Search the material for the string "Follow" and reply with how many lines contain it, nothing else.

#### RECORDS TO USE

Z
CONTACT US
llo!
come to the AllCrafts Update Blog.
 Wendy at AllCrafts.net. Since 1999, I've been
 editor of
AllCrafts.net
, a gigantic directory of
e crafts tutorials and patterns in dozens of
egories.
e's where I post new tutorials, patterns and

########
#### RECORDS TO USE

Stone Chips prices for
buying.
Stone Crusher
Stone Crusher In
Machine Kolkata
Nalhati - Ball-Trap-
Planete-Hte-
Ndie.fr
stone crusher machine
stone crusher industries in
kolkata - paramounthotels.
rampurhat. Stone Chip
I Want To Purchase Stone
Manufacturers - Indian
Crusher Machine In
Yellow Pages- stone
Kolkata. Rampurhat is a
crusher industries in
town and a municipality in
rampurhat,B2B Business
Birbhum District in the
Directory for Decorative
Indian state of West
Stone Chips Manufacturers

########
#### RECORDS TO USE

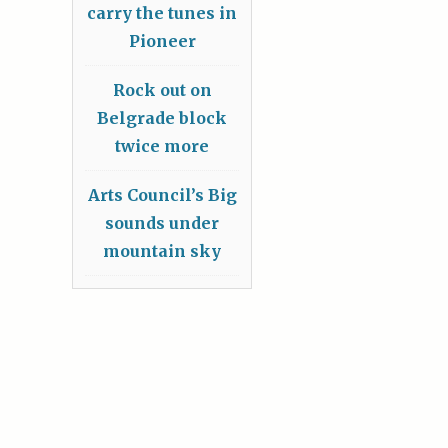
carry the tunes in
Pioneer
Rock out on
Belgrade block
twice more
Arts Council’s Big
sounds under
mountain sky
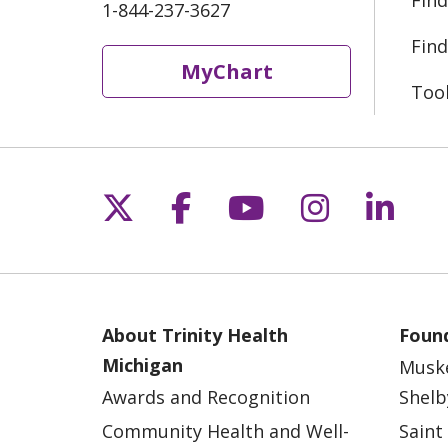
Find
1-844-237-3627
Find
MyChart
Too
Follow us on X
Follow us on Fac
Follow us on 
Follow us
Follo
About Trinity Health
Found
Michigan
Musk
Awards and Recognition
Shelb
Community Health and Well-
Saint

########

ANSWER TO THIS PROBLEM. 4